Analysis

Preprocessing

The dataset used in this project contains records for 1885 respondents. Each respondent completed three personality tests: NEO-FFI-R, BIS-11, and ImpSS and provided their level of education, age, gender, country of residence and ethnicity. In addition, participants completed a questionnaire where they provided the time of their last use for 19 legal and illegal drugs (alcohol, amphetamines, amyl nitrite, benzodiazepine, caffeine, cannabis, chocolate, cocaine, caffeine, crack, ecstasy, heroin, ketamine, legal highs, LSD, methadone, mushrooms, nicotine and volatile substance abuse).

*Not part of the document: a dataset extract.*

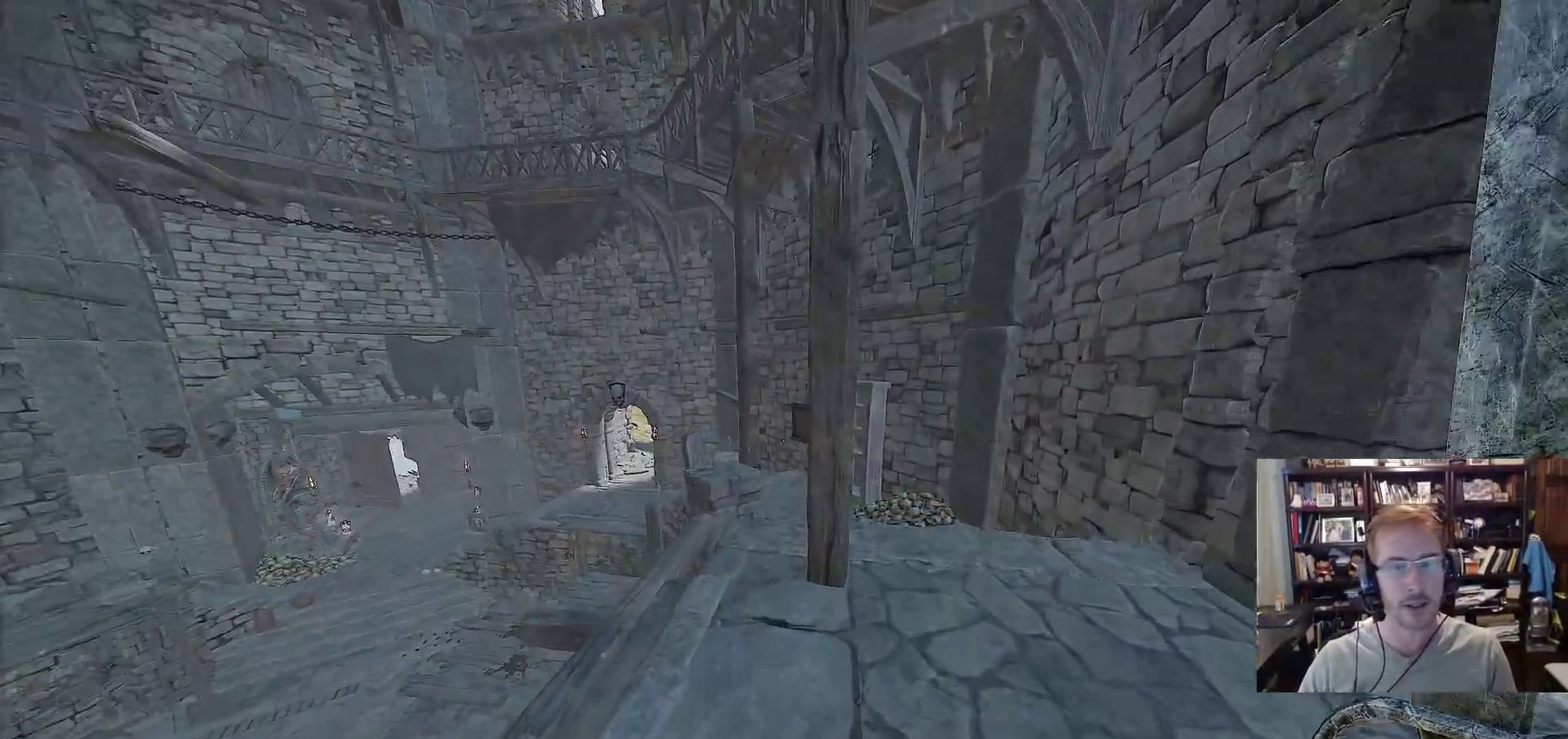
{"keys": ["w"], "mouse": [], "events": []}
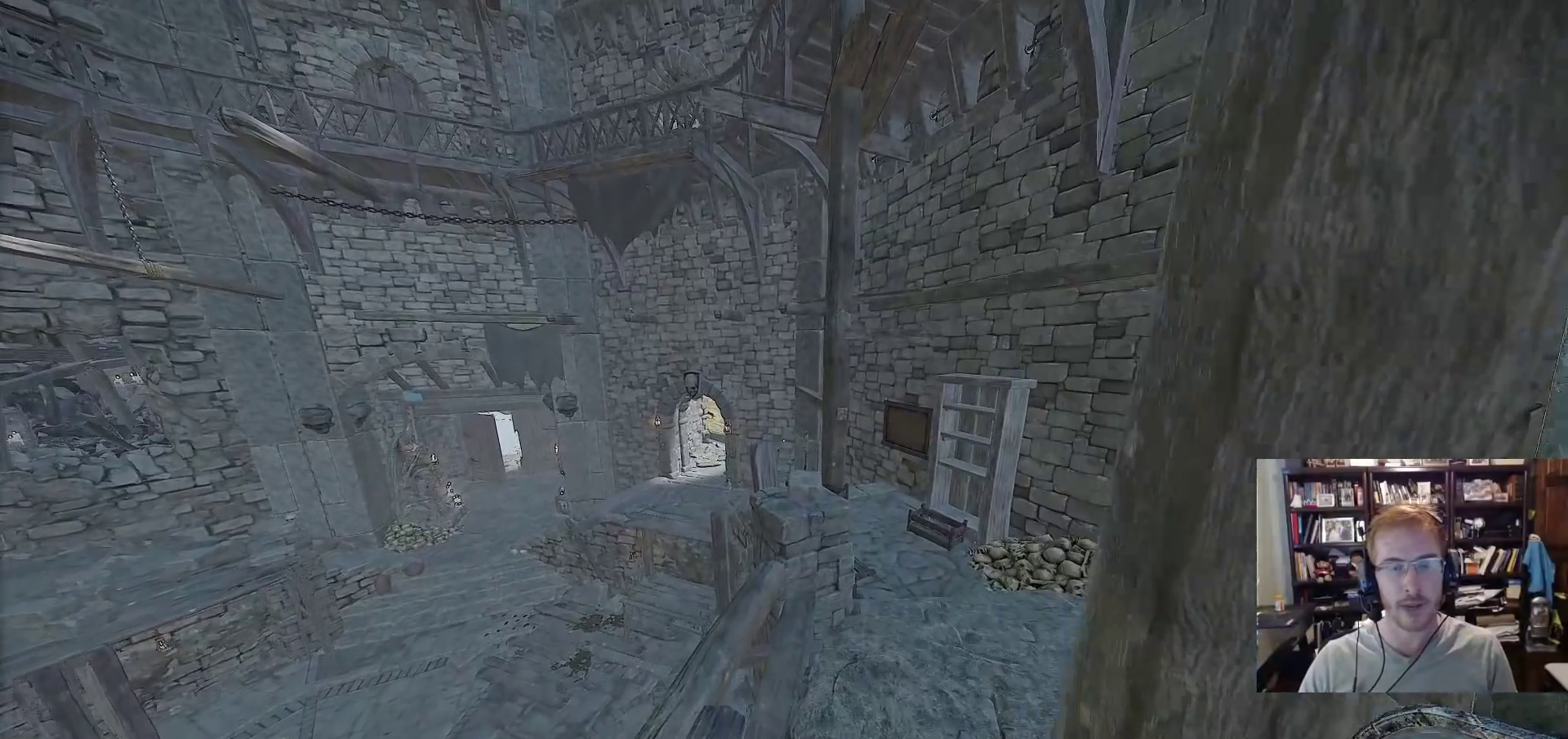
{"keys": [], "mouse": [], "events": [[333, "space", "down"], [467, "space", "up"], [467, "w", "up"]]}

The participants indicated whether or not the drug had been used and how recent the drug was used on a scale from CL0 to CL6 with CL0 being never used, and CL6 being used in the last day. To further simplify the dataset and allow for a binary target column, a couple of steps were taken to simplify the dataset. A target column was used to train the machine learning models by assigning a 1 to any participant that had used any illegal drugs (amphetamines, amyl nitrite, benzodiazepine, cocaine, ecstasy, heroin, ketamine, LSD, methamphetamine, mushrooms, and volatile substance abuse) in the past year. Any legal drug use was ignored by this column, and CL0 - CL2 were lumped together as they indicated no drug use or drug use beyond one year ago, so these indicators were also ignored. Subsequently, classes CL3, CL4, CL5, and CL6 were lumped together for each illegal drug indicate that the drug had been used in the last year, so if a participant indicated a CL3-CL6 for any of the above listed illegal drugs, their result in the target column would be assigned a 1, and all others assigned a 0.


Model Comparison

Once the dataset was cleaned up with a defined target column, some further modification to the dataset was completed before fitting any of the models. Since a few of the columns were categorical (Age, Ethnicty, Country, and Education), encoding was completed to provide a unique column for each unique response to the respective categorical columns. The categorical columns had the following responses within the dataset:

  • Age - 18-24, 25-34, 35-44, 45-54, 55-64, and 65+ - resulting in 6 new encoded columns
  • Ethnicity - White, Black, Asian, Mixed-White/Black, Mixed-White/Asian, Mixed-Black/Asian, and Other - resulting in 7 new encoded columns
  • Country - UK, USA, Canada, Australia, Republic of Ireland, New Zealand, and Other - resulting in 7 new encoded columns
  • Education - Some College (no degree), University Degree, Masters Degree, Professional Certificate, Left School at 18 Years, Left School at 17 Years, Left School at 16 Years, Left School before 16 years, and Doctorate Degree - resulting in 9 new encoded columns

Between the three supervised learning models (Random Forests, Logistic Regression, Support Vector Machine), the resulting scores were all generally similar with a testing score around 80% give or take a couple of percent depending on the attributes used. Refer to the specific model pages for further detail, but when comparing the results of the models that used all of the attributes, the following scores were oberved:


Random Forests Test Score: 83.4%

Logistic Regression Test Score: 81.6%

Support Vector Machine Test Score: 80.8%

Neural Network: 83.8%